Health care
Description
You finally come across a unique health care application. Everyone has tried their best to get info from it, but no one has been able to get anything useful. It always makes silly excuses. Can you help us?
Solution
Upon launching the application, we were greeted with a familiar login button, leading us to a portal guarded by credentials. Employing the default admin credentials (admin:admin), we gained access to the inner sanctum.
Our journey took an intriguing turn upon discovering a tantalizing option labeled “Flag” in the sidebar. However, our initial attempts were thwarted with a terse message, “No Flag For You!”
Undeterred, we turned to BurpSuite, a tool renowned for its prowess in dissecting web requests. Through meticulous analysis, we uncovered a series of security checks meticulously woven into the application’s fabric.
Our first hurdle involved masquerading our browser identity as “pentabrowser,” a phantom entity seemingly unknown to the digital world. By manipulating the User-Agent header, we seamlessly bypassed this obstacle.
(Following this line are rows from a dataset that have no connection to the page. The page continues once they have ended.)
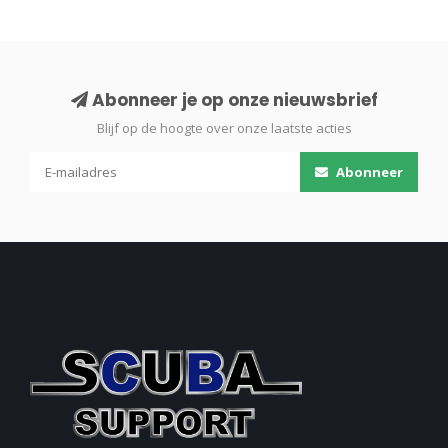
Abonneer je op onze nieuwsbrief
Blijf op de hoogte over onze laatste acties
Abonneer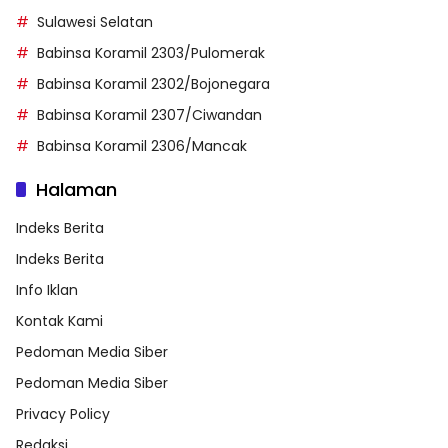
Sulawesi Selatan
Babinsa Koramil 2303/Pulomerak
Babinsa Koramil 2302/Bojonegara
Babinsa Koramil 2307/Ciwandan
Babinsa Koramil 2306/Mancak
Halaman
Indeks Berita
Indeks Berita
Info Iklan
Kontak Kami
Pedoman Media Siber
Pedoman Media Siber
Privacy Policy
Redaksi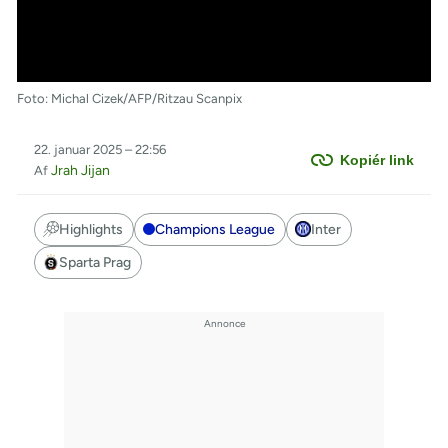
Foto: Michal Cizek/AFP/Ritzau Scanpix
22. januar 2025 – 22:56
Kopiér link
Jrah Jijan
Af
Highlights
Champions League
Inter
Sparta Prag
Yet, our progress was impeded once more by a cryptic error message: “Access denied. You are not coming from our local server.” Unraveling this enigma revealed the application’s reliance on the Referer header. By setting it to “http://localhost," we seamlessly circumvented this defense mechanism.
However, the application’s guardians remained vigilant, hurling yet another challenge our way: “Access denied. Please use a proxy, your request should originate from 169.172.18.9.” Undeterred, we wielded the X-Forwarded-For header as our weapon of choice, masking our origins with precision.
With each hurdle cleared, our resolve only grew stronger. As we pressed on, we encountered further trials, each requiring adept manipulation of HTTP headers. From satisfying proxy server requirements with the Age header to orchestrating a symphony of requests, our journey was fraught with challenges.
Yet, our perseverance bore fruit as we finally beheld the elusive flag, a testament to our unwavering determination and ingenuity.
Flag:
With triumph coursing through our veins, we proudly present the coveted prize:
flag{y2046dp5i0Td0M4K1coBMQ==}
In conclusion, our expedition through the labyrinthine depths of this health care application stands as a testament to the power of perseverance, resourcefulness, and a dash of technical wizardry.